RhetTech Log: Finding The Ambience in Urban Design



“Rhetoric is intimate with the environments in which it emerges. intimacy is not solely human-based.” (152)

“For ambient rhetoric, connection is already given as possibility by the world itself.” (103)


Q: What fields concerning technology, in addition to music and writing, may we benefit from in employing an ambient rhetoric framework?


Ambient Rhetoric is primarily interested in reorienting the way in which we [scholars] traditionally conceive of rhetoric, and disrupt several of the binaries that have become cornerstones of rhetorical teaching. Among those binaries, Ambient Rhetoric highlights in chapter 5 the subject object divide in the act of persuasion. Through exploring notions of agency and language-making from Kenneth Burke, Debra Hawhee and Heidegger, Thomas Rickert makes the case that persuasive control ultimately rest not in the hands of the rhetor in an attempt to persuade an audience, but that all agents within the ambient environment operate alongside each other to allow for persuasion to occur. What most excited me about this chapter was its utility in discussing relationships between states and its citizenry that are generally accepted as both hierarchical and static, relying on underlying assumptions of subject-object between states and citizens. Specifically, I found persuasion within an ambient rhetoric context a productive means of exploring contemporary urban design since it ideally considers “place, language and body into coadaptive, vital and buoyant interaction,” (107) much like ambient rhetoric.

In Unpleasant Design, a book I originally heard about on the wonderful 99% Invisible podcast, the contributors [urban designers and artists, sociologists, and architects] explore different means by which states have reformed urban spaces to make them unpleasant to [mis]use in a manner other than what is intended by the state. A prominent example discussed throughout the book being the installation of arm rests on public benches in order to deter people from sleeping on those benches, a design solution that most effects marginal groups such as the homeless. Examining this scenario from a traditional rhetorical perspective, we can recognize the linear subject-object manner that the state sees as their role in controlling the use of urban space.
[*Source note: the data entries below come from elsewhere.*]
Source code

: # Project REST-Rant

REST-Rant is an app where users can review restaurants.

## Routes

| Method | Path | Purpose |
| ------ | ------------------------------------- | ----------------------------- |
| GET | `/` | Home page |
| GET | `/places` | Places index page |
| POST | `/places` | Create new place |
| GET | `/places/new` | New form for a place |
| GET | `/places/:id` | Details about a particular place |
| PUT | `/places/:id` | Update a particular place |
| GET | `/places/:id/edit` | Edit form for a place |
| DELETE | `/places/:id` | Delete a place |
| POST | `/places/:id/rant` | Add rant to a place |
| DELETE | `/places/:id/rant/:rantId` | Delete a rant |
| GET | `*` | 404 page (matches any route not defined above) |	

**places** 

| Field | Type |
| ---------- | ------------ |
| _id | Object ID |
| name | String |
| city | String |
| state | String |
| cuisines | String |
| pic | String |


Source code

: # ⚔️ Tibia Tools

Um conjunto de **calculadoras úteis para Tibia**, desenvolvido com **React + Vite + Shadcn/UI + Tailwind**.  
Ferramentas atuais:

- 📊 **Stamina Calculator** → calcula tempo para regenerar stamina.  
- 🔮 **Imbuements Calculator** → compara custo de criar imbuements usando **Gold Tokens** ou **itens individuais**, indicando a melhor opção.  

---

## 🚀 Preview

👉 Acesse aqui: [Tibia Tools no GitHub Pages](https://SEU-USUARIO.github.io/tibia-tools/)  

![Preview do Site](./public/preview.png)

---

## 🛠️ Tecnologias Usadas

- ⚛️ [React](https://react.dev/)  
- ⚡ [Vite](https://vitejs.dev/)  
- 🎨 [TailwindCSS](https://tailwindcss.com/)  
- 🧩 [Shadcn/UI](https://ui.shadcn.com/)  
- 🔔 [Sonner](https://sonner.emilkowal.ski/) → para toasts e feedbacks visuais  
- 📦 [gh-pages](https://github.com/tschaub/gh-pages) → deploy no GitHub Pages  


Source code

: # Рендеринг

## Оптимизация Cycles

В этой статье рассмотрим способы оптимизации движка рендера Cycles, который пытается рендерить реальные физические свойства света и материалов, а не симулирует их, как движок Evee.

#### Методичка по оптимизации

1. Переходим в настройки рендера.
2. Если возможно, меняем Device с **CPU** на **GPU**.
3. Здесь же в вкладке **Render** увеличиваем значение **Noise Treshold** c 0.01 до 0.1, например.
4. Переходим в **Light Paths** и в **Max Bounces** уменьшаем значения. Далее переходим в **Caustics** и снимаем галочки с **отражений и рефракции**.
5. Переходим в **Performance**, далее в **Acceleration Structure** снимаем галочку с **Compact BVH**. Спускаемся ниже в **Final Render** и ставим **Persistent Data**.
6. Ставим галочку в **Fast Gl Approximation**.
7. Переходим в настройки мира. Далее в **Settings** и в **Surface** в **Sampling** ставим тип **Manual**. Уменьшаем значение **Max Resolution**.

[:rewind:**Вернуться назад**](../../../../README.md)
In the case of the public benches, the state as subject sees that the presence of homeless people in public spaces negatively impacts the space, perhaps by deterring other people and decreasing the commercial activity occurring within those spaces.

Average ordinary park bench

In traditional invention, the state views the problem of the bench, assuming a particular regular usage of urban space in a manner that they deem to negatively impact its intended use, an assumption that may or may not even be based on empirical data of the urban space in question. The addition of armrests to benches therefore imbues the bench, the state’s silent agent, with the persuasive message of discomfort to homeless people, working to convince them to move to another area, assuming again that the desired action will take place due to the armrests persuasive appeal. If the homeless population begins to avoid the redesigned space, the rhetor will feel that they have been successful in their persuasive act, considering the fate of the dispersed homeless population secondary.

Park bench with armrests making sleeping difficult, impacting marginalized communities such as the homeless who rely on them for rest.

Let’s reconsider the same scenario from an ambient rhetoric perspective in which the state sees themselves not as the agent responsible for change, but as an I-situation working within the environment alongside other agents. Now then, the state examines the problem of urban space utility in light of the homeless population sleeping on benches, and works alongside interested groups to find a remedy that allows the bench to maintain its flexible utility. Within an ambient rhetoric framework, the state no longer is conceived as the subject meant to control the object [the urban populace], and therefore would not be expected to alter the urban environment in order to minimize the presence of person’s considered less vital to the increase in commercial capital. The homeless person’s usage of the bench would not be so easily deemed unseemly because the bench would no longer have a fixed use. They work as equally active agents to persuade for an expansion of the bench’s use.

A park bench with shelter added to make sleeping more comfortable.

Taken further, urban design within an ambient rhetoric framework would be modified according to the uses desired by all persons within the city. The marginalized people of the city would therefore have as much of a role in determining spaces’ utility. Taking the bench as an example for a third time then, ambient rhetoric would allow the state to respond to homeless person’s use of benches for sleeping not by deterring their presence, but by considering how to alter these benches to allow for more comfortable, effective rest, and also determining the qualities of specific benches that make them appealing for sleeping.

This perhaps all reeks of naïve implementation of ambient rhetoric within a material environment, and yet I feel somewhat buoyed by the way that ambient rhetoric works as a non-political means of destabilizing structures (both ideological and material) that are considered permanent. The urban space becomes liquid, one that considers the changing demands of its populace (both human and non-human), in which a greater attunement is seen as best achieved in the process of undulation. Unpleasant design becomes non-desirable to the state because fixing the space to limit its accessibility would render the space inert and incapable of engaging the populace in a never-ending design challenge. To ignore the ambience would be seen as failure, to make invisible would be damaging to not solely those directly affected but to the state and other non-marginalized groups.